> [Work item]:
Turn the lines of every record into a numbered list, leaving out any blank lines.

> [Extracted data]:
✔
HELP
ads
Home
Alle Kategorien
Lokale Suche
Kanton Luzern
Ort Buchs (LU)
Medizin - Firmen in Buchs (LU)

> [Solution for this task]:
1. ✔
2. HELP
3. ads
4. Home
5. Alle Kategorien
6. Lokale Suche
7. Kanton Luzern
8. Ort Buchs (LU)
9. Medizin - Firmen in Buchs (LU)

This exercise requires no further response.